Fellowship / Fellows

Russ Rymer

  • 2009–2010
  • Journalism & Nonfiction
  • The Carl and Lily Pforzheimer Foundation Fellow
  • Independent Writer
Headshot of Russ Rymer
Photo by Tony Rinaldo

This information is accurate as of the fellowship year indicated for each fellow.

Russ Rymer is an independent journalist and author who writes about subjects as varied as science, politics, and the arts. His first book, Genie: An Abused Child’s Flight from Silence (HarperCollins, 1993), earned him a Whiting Writers’ Award and was a National Book Critics Circle Award finalist. His second book, American Beach: A Saga of Race, Wealth, and Memory (HarperCollins, 1998), was nominated for a Los Angeles Times Book Prize and was named a New York Times Notable Book.

At Radcliffe, Rymer will complete his third book, Out of Pernambuco (Houghton Mifflin, forthcoming), which portrays an environmental crisis besetting classical music. Pernambuco, a wood that grows in Brazil’s diminishing coastal forests, is the only material from which a performance-level violin, viola, or cello bow can be made. The pernambuco tree is endangered, imperiling both classical music performance and one of the last old-world crafts to survive the industrial age.
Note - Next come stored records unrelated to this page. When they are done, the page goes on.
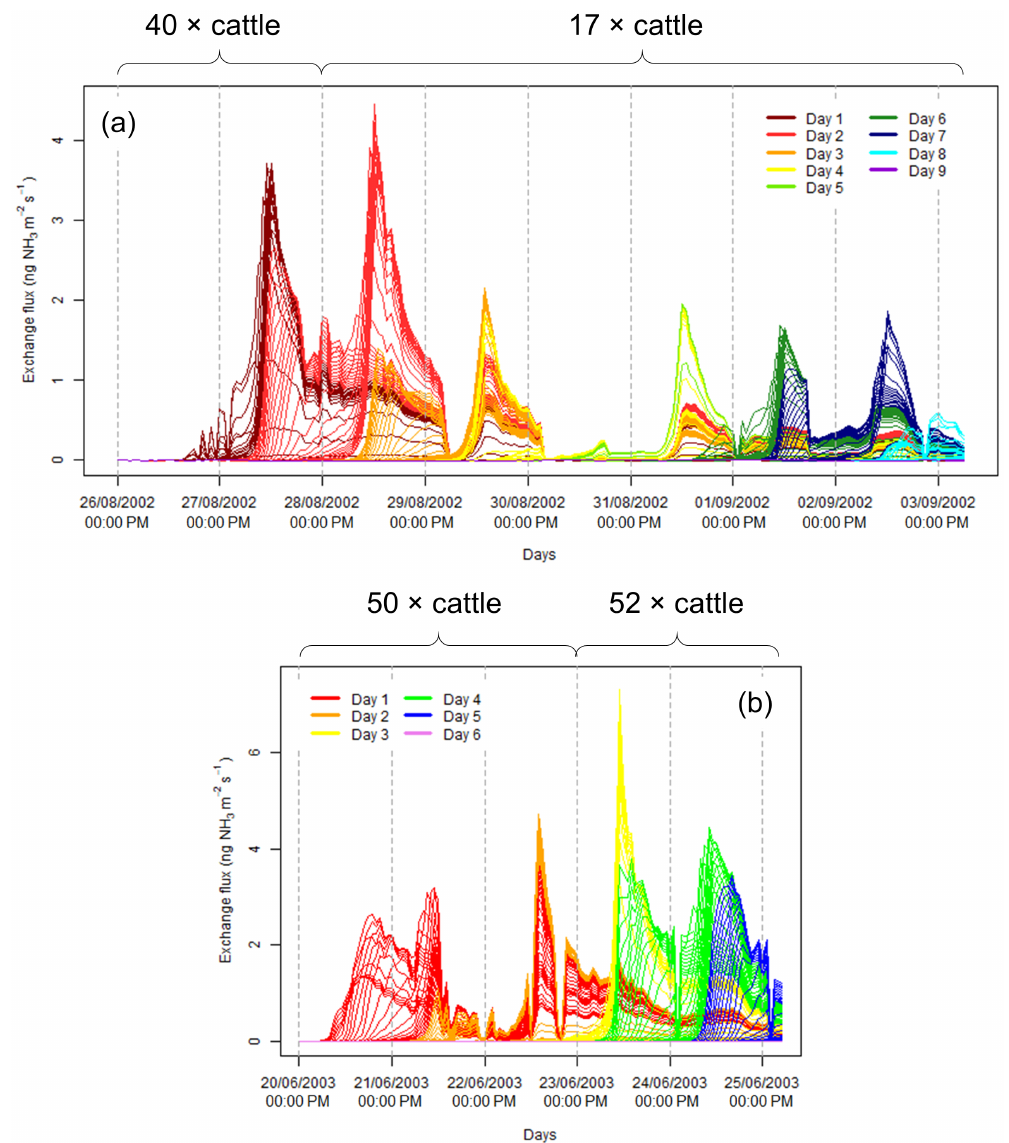
Figure 11. Simulated NH 3 fluxes from urine patches deposited in the same time step in the modelling periods P2002 (a) and P2003 (b) . Each line indicates NH 3 fluxes from urine patches deposited in a given time step (expressed for the whole field), while the different colours indicate the days of the urination events. The number above the plots show how many cattle were grazing in the given time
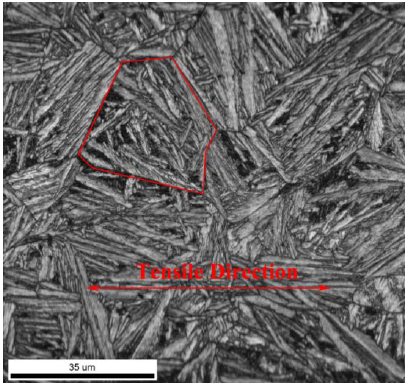
Figure 3. The image quality map of the specimen. Note: the grain encircled by the red polygon is the analyzed region.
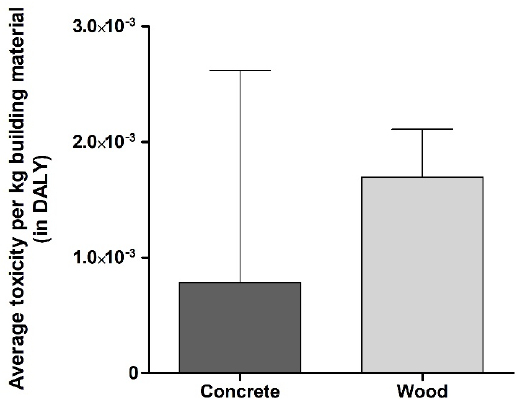
Figure 4. The average embedded toxicity impact per kg building material is given in DALY with a standard deviation. The standard deviation for the average embedded toxicity impact of concrete is of concrete.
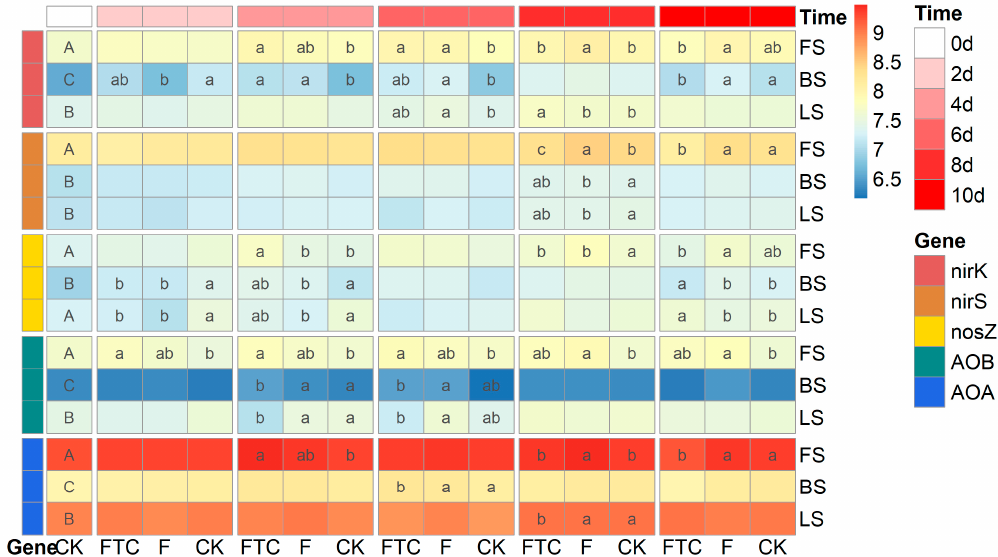
TC, total carbon; TN, total nitrogen; C/N, TC/TN; DOC, dissolved organic carbon; SOC, soil organic carbon; DON, dissolved organic nitrogen; FS, fluvo-aquic soil; BS, black soil; LS, loess soil. Each number represents the average values of three replicates, and the different letters indicate significant differences according to ANOVA with Tukey’s test ( p < 0.05).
Rymer has written for the Atlantic Monthly, Harper’s, National Geographic, the New Yorker, the New York Times, and other publications. He has edited for the New York Academy of Sciences and the American Association for the Advancement of Science and served as executive editor of Portland Monthly and editor-in-chief of Mother Jones. He has taught science writing at the California Institute of Technology, the University of California at Berkeley, and the Massachusetts Institute of Technology’s Graduate Program in Science Writing. He was awarded a Guggenheim Fellowship in 2002.